Paris — Paris is prepared to loosen its grip on Corsica in a process that could lead to some form of autonomy for the island, a Corsican newspaper quoted France’s interior minister as saying.

The comments by Gerald Darmanin, published before of a two-day visit to Corsica, follow protests last weekend that revived long-standing tension between Corsica and Paris less than a month before presidential elections in the eurozone’s second-biggest economy.

The government is determined to engage in an “unprecedented discussion on institutional matters”, Darmanin told Corse Matin.

“I note that many presidential candidates are in favour of an institutional evolution for Corsica ... We are ready to go as far as autonomy,” Darmanin said.

Exactly what autonomous status would mean still needs to be decided, Darmanin added. “We need to talk about this, it will take time,” the paper quoted him as saying.

Protesters in the northern Corsican town of Bastia attacked public buildings and threw projectiles at police on Sunday after demonstrations in the past week in response to an attack on a jailed nationalist at a mainland French prison.

Further demonstrations are also expected on Wednesday in the regional capital of Ajaccio, where Darmanin is set to meet local officials.

“We don’t have much hope. We don’t understand how a minister can come here today and make suggestions, although he does not know if he will still be minister in less than a month,” Luc Bernardini of Core in Fronte, a nationalist group, told broadcaster RMC.

“If he’s only coming to do us, or himself, a favour, our response will be the same as that of the last days on the streets. The Corsican people will say, ‘No’,” he added.

In 2003, then interior minister Nicolas Sarkozy, who later became French president, was forced to hold a political meeting at a local airport as protesters blocked his arrival on the island.

Darmanin said in his remarks that dealing with the island’s status would be a priority during a potential second term in office for President Emmanuel Macron.

Opinion polls favour Macron as the most likely winner in next month’s presidential elections.

**Instruction 1:**
List every person named in the Corsica article.

**Exercise materials:**
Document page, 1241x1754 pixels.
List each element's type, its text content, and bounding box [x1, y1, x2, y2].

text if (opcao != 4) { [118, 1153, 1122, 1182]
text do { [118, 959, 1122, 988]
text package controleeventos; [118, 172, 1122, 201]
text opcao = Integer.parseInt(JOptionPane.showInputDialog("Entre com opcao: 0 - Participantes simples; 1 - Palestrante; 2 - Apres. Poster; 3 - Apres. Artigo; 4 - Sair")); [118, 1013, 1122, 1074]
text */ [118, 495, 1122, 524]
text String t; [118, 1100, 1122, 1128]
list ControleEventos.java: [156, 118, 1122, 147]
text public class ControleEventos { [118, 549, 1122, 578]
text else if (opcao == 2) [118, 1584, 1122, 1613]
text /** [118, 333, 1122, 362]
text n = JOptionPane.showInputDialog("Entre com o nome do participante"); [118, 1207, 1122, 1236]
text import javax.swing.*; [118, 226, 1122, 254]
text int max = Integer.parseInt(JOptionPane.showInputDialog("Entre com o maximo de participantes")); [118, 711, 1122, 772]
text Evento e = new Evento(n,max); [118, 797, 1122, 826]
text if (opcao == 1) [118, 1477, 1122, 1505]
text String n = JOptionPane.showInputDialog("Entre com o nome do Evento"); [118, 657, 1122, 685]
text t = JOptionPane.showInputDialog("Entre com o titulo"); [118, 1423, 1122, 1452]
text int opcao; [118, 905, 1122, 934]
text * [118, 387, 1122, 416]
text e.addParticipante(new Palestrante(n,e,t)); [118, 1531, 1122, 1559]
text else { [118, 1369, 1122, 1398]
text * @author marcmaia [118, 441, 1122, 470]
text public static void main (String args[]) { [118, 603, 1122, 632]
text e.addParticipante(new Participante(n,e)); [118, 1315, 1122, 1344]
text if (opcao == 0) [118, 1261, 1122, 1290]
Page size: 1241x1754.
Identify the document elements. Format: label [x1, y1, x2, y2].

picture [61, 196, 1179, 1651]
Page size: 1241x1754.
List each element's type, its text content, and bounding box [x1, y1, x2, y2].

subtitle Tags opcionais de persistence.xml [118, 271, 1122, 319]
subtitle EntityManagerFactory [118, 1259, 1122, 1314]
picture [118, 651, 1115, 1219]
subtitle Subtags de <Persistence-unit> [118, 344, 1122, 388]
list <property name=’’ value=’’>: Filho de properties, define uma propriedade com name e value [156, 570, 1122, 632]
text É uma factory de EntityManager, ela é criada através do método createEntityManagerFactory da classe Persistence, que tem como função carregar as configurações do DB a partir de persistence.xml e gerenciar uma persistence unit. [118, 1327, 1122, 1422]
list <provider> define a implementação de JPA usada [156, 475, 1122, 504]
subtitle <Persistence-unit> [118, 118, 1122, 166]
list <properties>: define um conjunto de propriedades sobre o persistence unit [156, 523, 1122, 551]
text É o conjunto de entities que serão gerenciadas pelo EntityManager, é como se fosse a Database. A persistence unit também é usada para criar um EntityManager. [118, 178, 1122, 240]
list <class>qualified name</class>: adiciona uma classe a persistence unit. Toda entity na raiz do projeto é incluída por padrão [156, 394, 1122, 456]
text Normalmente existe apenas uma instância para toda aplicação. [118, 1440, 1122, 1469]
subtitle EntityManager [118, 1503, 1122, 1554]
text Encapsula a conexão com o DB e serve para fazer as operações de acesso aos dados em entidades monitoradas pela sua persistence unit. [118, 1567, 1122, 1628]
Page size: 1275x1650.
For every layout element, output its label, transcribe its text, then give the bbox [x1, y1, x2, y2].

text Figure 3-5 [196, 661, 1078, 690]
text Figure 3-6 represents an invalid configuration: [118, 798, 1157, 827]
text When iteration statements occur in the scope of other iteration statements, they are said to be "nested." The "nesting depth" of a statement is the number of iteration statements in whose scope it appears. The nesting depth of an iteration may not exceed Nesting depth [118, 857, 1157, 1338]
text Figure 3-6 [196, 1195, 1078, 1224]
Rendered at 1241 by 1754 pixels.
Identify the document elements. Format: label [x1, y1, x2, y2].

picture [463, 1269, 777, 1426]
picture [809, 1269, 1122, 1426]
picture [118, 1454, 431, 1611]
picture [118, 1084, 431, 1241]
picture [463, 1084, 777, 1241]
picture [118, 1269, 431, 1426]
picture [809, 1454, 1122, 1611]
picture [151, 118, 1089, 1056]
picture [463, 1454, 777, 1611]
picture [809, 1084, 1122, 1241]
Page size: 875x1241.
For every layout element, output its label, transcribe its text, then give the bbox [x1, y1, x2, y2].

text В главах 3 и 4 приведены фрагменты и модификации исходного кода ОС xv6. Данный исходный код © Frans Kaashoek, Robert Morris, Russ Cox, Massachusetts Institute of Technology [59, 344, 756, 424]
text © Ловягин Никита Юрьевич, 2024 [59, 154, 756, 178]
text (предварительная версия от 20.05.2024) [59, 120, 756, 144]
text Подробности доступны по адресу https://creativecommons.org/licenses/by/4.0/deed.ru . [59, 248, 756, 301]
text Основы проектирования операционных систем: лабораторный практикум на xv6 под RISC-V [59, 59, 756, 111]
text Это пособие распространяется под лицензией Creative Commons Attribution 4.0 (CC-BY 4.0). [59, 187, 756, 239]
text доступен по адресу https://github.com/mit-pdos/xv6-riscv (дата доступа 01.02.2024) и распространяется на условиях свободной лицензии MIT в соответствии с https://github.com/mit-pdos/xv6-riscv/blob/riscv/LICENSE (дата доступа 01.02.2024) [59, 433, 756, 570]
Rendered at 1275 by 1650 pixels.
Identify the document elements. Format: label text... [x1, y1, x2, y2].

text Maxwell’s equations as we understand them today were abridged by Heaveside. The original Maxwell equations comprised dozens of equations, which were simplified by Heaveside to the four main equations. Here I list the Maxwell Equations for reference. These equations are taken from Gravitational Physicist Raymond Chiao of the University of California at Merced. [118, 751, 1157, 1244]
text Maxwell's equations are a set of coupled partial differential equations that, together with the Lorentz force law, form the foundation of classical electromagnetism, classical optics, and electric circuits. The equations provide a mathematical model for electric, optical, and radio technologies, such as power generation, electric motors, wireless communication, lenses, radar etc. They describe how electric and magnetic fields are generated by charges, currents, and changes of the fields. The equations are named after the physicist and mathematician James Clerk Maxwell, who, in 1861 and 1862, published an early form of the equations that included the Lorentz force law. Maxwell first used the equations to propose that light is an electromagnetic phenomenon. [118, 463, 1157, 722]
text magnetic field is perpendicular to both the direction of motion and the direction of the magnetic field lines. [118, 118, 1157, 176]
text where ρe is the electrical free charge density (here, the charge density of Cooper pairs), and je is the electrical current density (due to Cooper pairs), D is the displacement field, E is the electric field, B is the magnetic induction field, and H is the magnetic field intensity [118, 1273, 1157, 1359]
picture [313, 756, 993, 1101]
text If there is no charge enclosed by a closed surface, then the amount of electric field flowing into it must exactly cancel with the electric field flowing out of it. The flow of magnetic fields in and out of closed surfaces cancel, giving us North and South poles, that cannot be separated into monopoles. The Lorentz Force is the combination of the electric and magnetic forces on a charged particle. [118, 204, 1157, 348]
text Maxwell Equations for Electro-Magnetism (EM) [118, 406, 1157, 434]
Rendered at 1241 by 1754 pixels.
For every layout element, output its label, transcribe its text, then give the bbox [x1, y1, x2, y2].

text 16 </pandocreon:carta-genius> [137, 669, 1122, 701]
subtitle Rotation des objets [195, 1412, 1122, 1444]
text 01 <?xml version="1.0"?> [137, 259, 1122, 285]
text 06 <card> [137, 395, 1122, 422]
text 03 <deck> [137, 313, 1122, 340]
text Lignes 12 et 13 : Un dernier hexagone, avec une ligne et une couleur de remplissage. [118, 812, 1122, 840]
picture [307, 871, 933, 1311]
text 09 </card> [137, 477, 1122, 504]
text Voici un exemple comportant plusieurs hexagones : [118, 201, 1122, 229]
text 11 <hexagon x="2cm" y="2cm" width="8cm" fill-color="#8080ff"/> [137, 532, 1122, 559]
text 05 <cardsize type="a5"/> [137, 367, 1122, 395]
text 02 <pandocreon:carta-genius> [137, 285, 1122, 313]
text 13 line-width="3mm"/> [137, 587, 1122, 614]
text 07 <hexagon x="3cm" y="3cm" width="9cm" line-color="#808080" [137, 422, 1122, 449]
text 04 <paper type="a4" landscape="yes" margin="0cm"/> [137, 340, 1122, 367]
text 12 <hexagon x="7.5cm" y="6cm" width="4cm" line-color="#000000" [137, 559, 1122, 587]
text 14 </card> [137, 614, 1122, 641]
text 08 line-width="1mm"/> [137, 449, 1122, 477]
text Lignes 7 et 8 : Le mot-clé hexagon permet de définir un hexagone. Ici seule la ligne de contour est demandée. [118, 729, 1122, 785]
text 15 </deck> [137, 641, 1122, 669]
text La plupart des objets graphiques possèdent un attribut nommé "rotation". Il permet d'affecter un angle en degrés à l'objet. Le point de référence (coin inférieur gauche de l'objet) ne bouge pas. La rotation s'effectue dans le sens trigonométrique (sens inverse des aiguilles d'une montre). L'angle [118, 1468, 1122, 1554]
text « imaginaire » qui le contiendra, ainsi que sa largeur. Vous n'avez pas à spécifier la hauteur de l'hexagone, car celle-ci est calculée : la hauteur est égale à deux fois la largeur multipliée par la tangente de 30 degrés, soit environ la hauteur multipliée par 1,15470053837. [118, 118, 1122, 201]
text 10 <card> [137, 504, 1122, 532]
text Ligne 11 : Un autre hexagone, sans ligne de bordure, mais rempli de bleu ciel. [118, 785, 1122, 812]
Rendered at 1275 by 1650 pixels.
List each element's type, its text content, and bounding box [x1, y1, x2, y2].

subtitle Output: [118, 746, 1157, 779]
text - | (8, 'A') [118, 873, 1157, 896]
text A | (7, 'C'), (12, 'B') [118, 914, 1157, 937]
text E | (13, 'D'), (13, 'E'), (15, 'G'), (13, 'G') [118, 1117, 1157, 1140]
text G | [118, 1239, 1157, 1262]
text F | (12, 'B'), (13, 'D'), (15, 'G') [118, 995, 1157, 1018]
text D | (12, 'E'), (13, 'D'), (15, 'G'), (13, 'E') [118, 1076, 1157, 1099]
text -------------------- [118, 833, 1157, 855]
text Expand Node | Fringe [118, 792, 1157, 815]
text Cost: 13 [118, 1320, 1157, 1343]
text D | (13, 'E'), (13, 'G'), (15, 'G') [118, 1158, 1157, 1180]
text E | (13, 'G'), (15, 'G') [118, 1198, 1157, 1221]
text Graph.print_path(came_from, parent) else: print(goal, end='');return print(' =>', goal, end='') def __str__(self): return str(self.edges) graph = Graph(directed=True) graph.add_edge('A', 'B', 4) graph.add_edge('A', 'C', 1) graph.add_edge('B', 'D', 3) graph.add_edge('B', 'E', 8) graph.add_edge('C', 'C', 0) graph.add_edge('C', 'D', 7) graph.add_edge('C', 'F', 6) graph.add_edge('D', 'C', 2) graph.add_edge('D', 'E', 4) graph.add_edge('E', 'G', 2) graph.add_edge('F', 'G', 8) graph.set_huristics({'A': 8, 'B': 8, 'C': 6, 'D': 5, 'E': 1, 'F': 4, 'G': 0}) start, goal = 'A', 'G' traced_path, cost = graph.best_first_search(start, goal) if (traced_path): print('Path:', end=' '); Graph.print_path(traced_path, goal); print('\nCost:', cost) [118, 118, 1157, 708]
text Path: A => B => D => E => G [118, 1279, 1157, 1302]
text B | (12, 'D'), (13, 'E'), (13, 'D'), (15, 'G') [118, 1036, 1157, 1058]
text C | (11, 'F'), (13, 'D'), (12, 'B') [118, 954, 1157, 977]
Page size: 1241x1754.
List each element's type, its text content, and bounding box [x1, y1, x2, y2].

**Instruction 2:**
In the records, write out the stretch from the line containing "text if (opcao != 4)" through the line containing "text String n", swapping each "opcao" for "option" and leaving everything else unchanged.

**Complete output 1:**
Gerald Darmanin, Luc Bernardini, Nicolas Sarkozy, Emmanuel Macron

**Complete output 2:**
text if (option != 4) { [118, 1153, 1122, 1182]
text do { [118, 959, 1122, 988]
text package controleeventos; [118, 172, 1122, 201]
text option = Integer.parseInt(JOptionPane.showInputDialog("Entre com option: 0 - Participantes simples; 1 - Palestrante; 2 - Apres. Poster; 3 - Apres. Artigo; 4 - Sair")); [118, 1013, 1122, 1074]
text */ [118, 495, 1122, 524]
text String t; [118, 1100, 1122, 1128]
list ControleEventos.java: [156, 118, 1122, 147]
text public class ControleEventos { [118, 549, 1122, 578]
text else if (option == 2) [118, 1584, 1122, 1613]
text /** [118, 333, 1122, 362]
text n = JOptionPane.showInputDialog("Entre com o nome do participante"); [118, 1207, 1122, 1236]
text import javax.swing.*; [118, 226, 1122, 254]
text int max = Integer.parseInt(JOptionPane.showInputDialog("Entre com o maximo de participantes")); [118, 711, 1122, 772]
text Evento e = new Evento(n,max); [118, 797, 1122, 826]
text if (option == 1) [118, 1477, 1122, 1505]
text String n = JOptionPane.showInputDialog("Entre com o nome do Evento"); [118, 657, 1122, 685]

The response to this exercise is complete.